Lemonade is a concept album, where Beyoncé recounts a story of discovering and wrestling with her husband's infidelity. This is the second track, by which stage her suspicions have been aroused.
On this kiss-off, Beyoncé attests that no-one loves her husband like she does, so it would be unwise for Jay-Z to cheat on her.
Hold up, they don't love you like I love you
Slow down, they don't love you like I love you
Back up, they don't love you like I love you
Step down, they don't love you like I love you
The song was produced by Diplo of Major Lazer and Ezra Koenig of Vampire Weekend. It was Koenig's first credit on a Beyoncé song.

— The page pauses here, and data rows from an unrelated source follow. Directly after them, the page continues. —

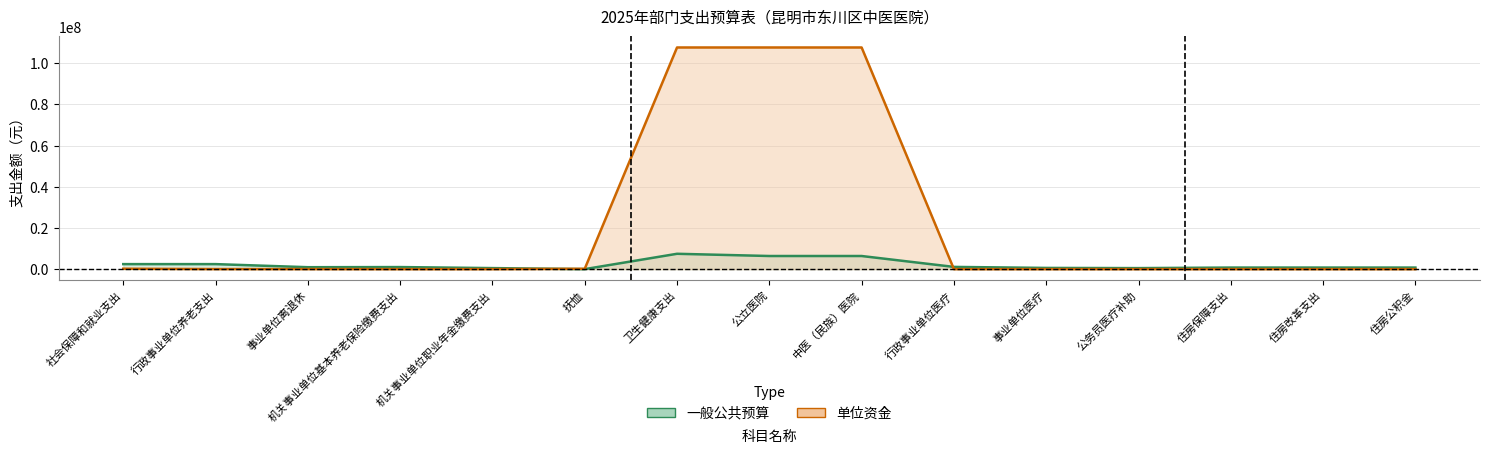

List the series in order of their peak value, highest first.

单位资金, 一般公共预算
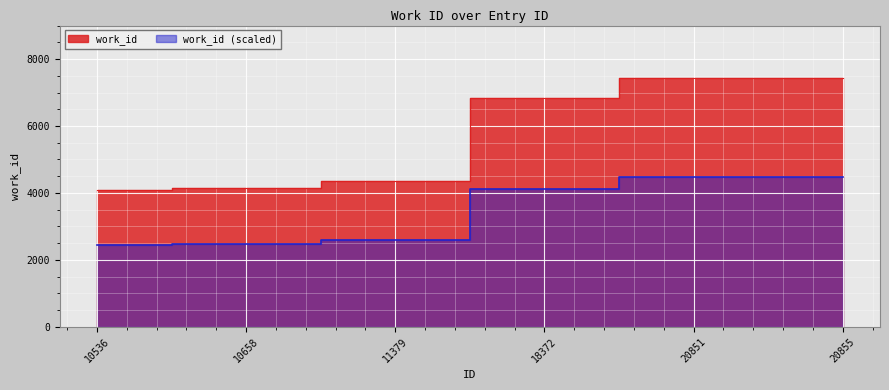

What is the sum of all values?

34311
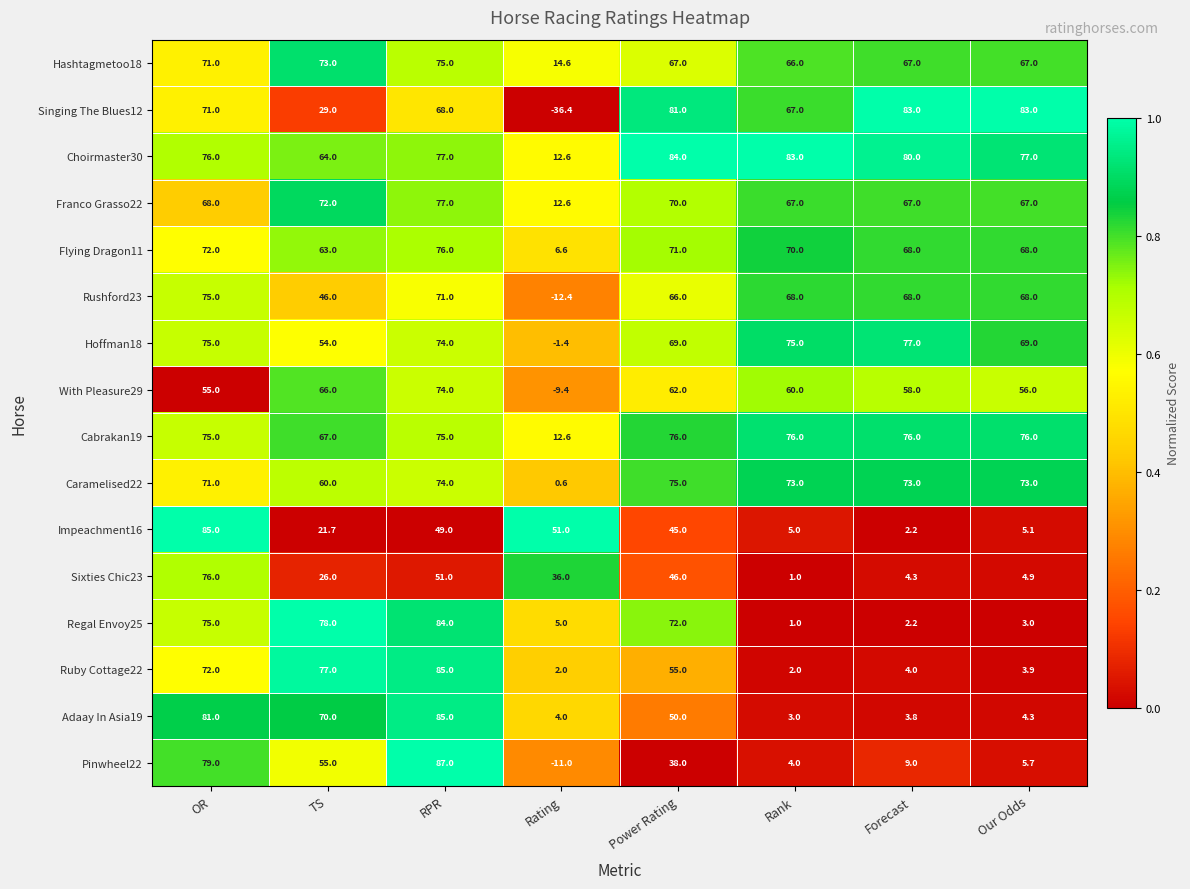

What is the smallest value displayed?

-36.4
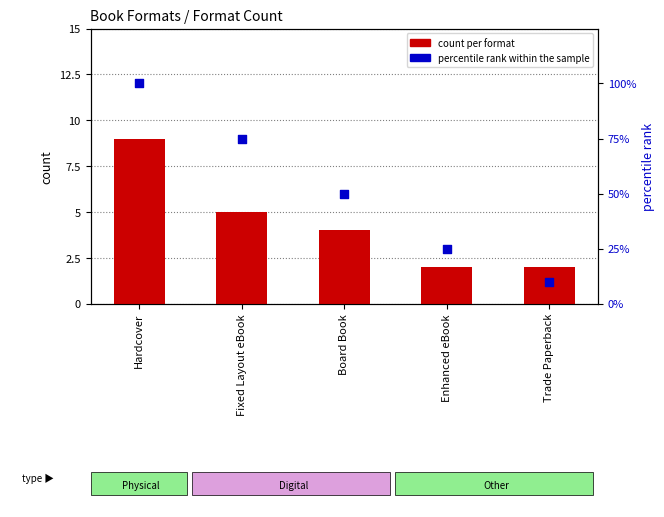

At how many categories does at least one series exceed 46?

3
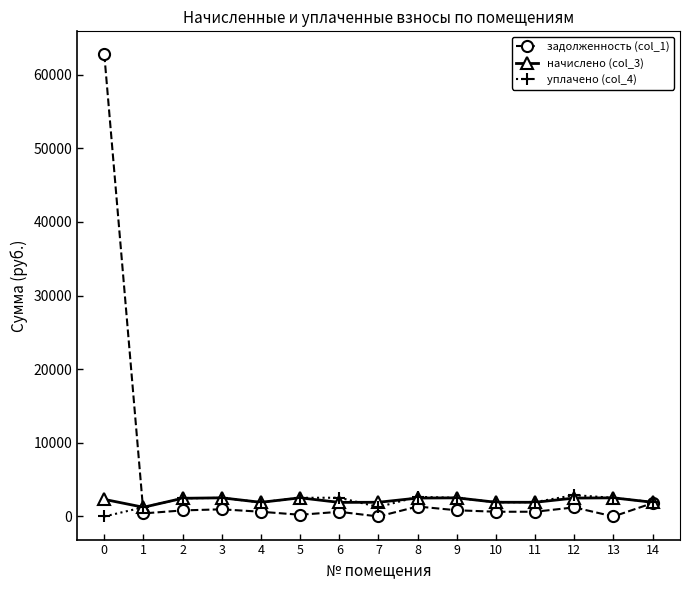

True or false: уплачено (col_4) has more than 2 points higher than both neighbors.

True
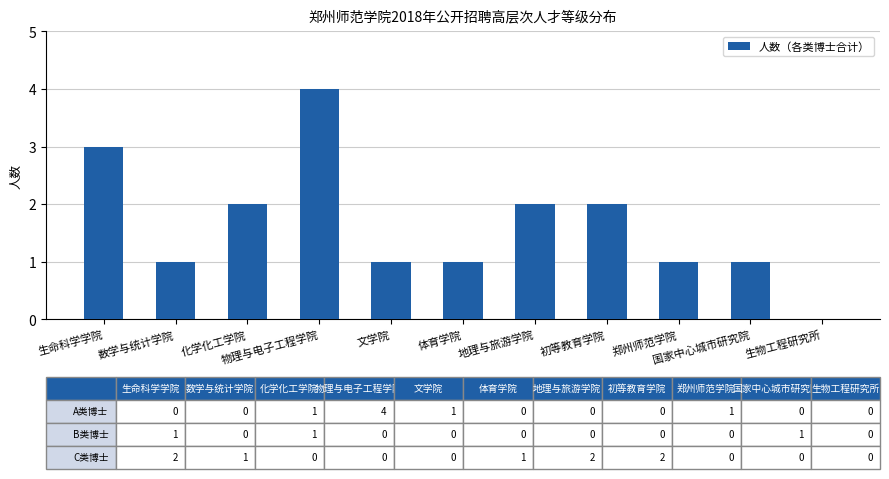

What is the greatest value displayed?

4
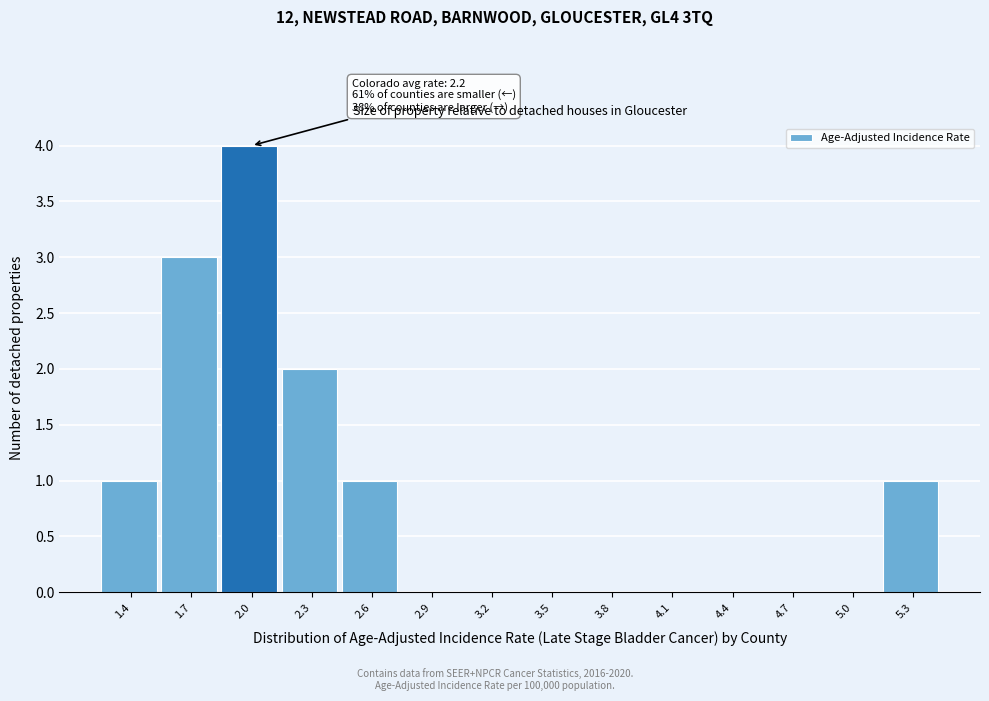

Reading left to right, extract all data points from this chart.

1.4=1	1.7=3	2.0=4	2.3=2	2.6=1	2.9=0	3.2=0	3.5=0	3.8=0	4.1=0	4.4=0	4.7=0	5.0=0	5.3=1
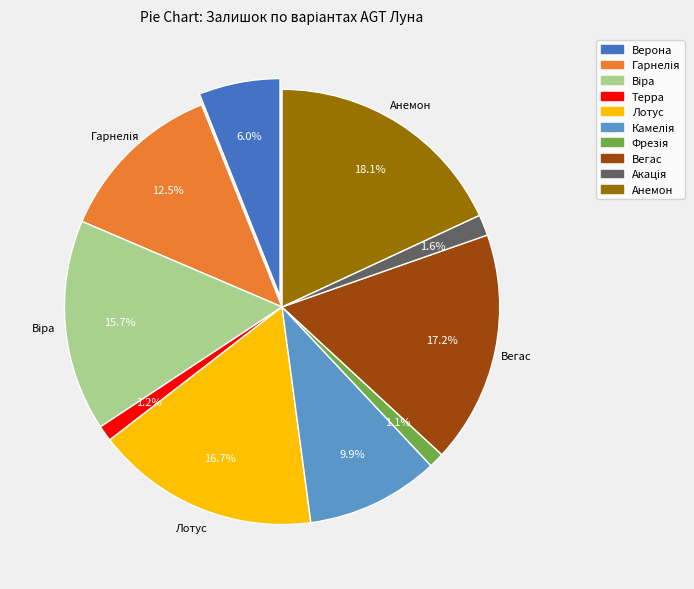

Which category has the biggest portion of the pie?

Анемон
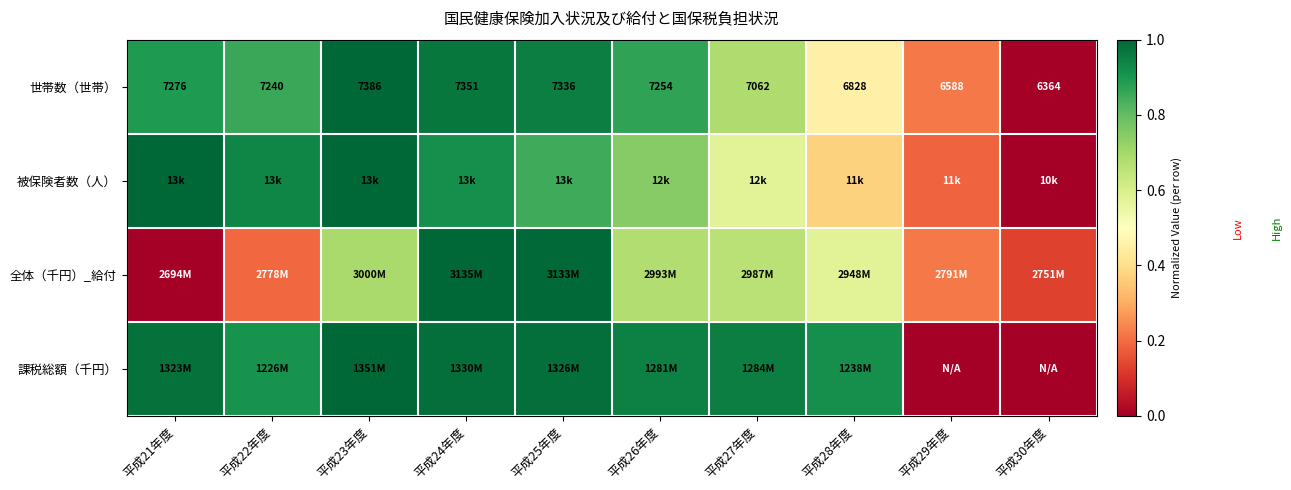

List the labels in order of 世帯数（世帯） value, largest first.

平成23年度, 平成24年度, 平成25年度, 平成21年度, 平成26年度, 平成22年度, 平成27年度, 平成28年度, 平成29年度, 平成30年度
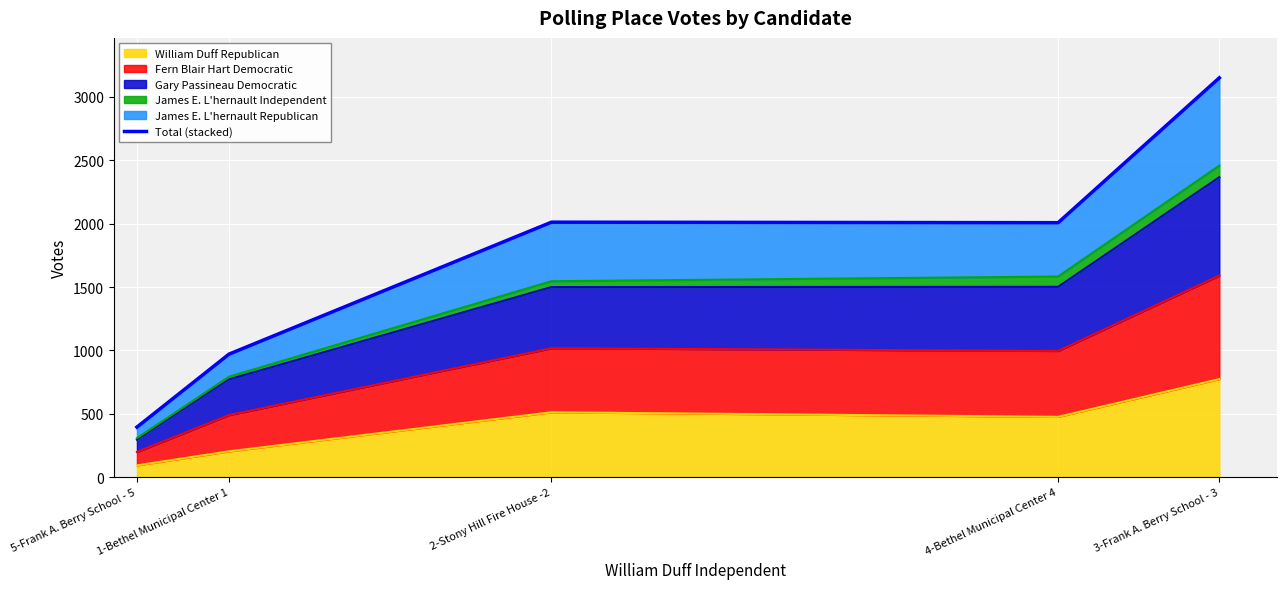

Rank the categories by value from lowest to highest.

5-Frank A. Berry School - 5, 1-Bethel Municipal Center 1, 4-Bethel Municipal Center 4, 2-Stony Hill Fire House -2, 3-Frank A. Berry School - 3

In 2011, Diplo produced " End of Time
" on Beyoncé's 4
while her single "Run the World (Girls)
" sampled Major Lazer's "Pon de Floor." Diplo also co-produced the Lemonade
track "All Night."
The track includes interpolations from Soulja Boy's "Turn My Swag On
" ("I hop up out the bed, turn my swag on") and Yeah Yeah Yeahs' "Maps
." It also samples the instrumental intro to Andy Williams's "Can't Get Used to Losing You."
Instead of directly sampling "Maps" chorus which goes, "Wait, they don't love you like I love you," Beyoncé alternately sings, "Hold up, they don't love you like I love you." It was Ezra Koenig who first thought of the change, tweeting the revised line on October 21, 2011.
Three years later, Keoenig was in a studio with Diplo, where they were working on a "Can't Get Used to Losing You" loop. Koenig wrote some lyrics based off his old tweet to go with it, which he intended to release as a Vampire Weekend song. Someone, however convinced him to send it to Beyoncé. Koenig said. "Beyoncé 100% made it her own, and I'm very glad to have been a part of it."
Psychedelic rock singer-songwriter Father John Misty (once of Fleet Foxes) wrote the first verse and refrain. Producer/composer Emile Haynie (Eminem, Kanye West, Ice Cube), singer-songwriter MNEK (of "Never Forget You
" fame) producer Onye Anyanwu and Brooklyn multimedia artist Melo-X also have writing credits.
Father John Misty recalled how Beyoncé came to record his demo:
"About a year and half ago, my friend Emile Haynie played Beyoncé some of my music, along with some tunes I've written for other people, back when she was looking for collaborators for the record…Pretty soon after they sent along the demo for 'Hold Up', which was just like a minute of the sample and the hook. I'm pretty sure they were just looking for lyrics, but I went crazy and recorded a verse melody and refrain too…
I was mostly kind of in the dark, my involvement with the record kind of ends with me just sending off the demo, it wasn't until she came to my Coachella set in 2015 and told me personally it had made the record that I really had anything concrete with which to convince my friends that I hadn't actually gone insane."
Speaking to Under The Radar
, Misty revealed that the best moment of 2015 was when he caught Beyoncé dancing to his set at Coachella. "The low point has been everything since," he added.
Co-writer Melo-X also sang backup vocals. He recalled to Pitchfork
: "I kind of put a bunch of ideas down. A bunch of harmonies, a bunch of different layers, and she kept a lot of that in. In the second chorus you can hear my vocals under hers coming in. It's cool that she kept that. I was just putting that there to create a vibe. I had like in my mind, I was thinking of Bob Marley and his backup singers, he had his wife, and how they would harmonize to a lot things that he did. So I took to that approach with the background vocals that I did."
The video shows Beyoncé gleefully smashing car windows and police surveillance cameras with a baseball bat all while maniacally asking: "What's worse, looking jealous or crazy?" The visual sequence draws heavily on Swiss video artist Pipilotti Rist's 1997 installation "Everything Is Over All."
Father John Misty commented that it finds it unbelievable, "when you consider how ridiculous my voice sounds on the demo," that his lyrics ended up "right between picking up the baseball bat and decapitating the fire hydrant."
Asked by HMV.com
how his contribution to the song came about, MNEK replied: "My publisher Jon Platt introduced us. She liked what I did and used it and sounded amazing doing it. I was a massive fan of Beyonce growing up so it was an absolute honor."
This won the award for Best Female Video at the 2016 MTV Video Music Awards. It was one of eight wins for Beyoncé that night.
MNEK is one of 15 credited songwriters. He told BBC the track is essentially a Frankenstein's Monster, stitched together from dozens of demos.
"She played me the chorus," he said. "Then I came back here [to my studio] and recorded all the ideas I had for the song. Beyoncé snipped out the pieces she really liked and the end result was this really great, complete song."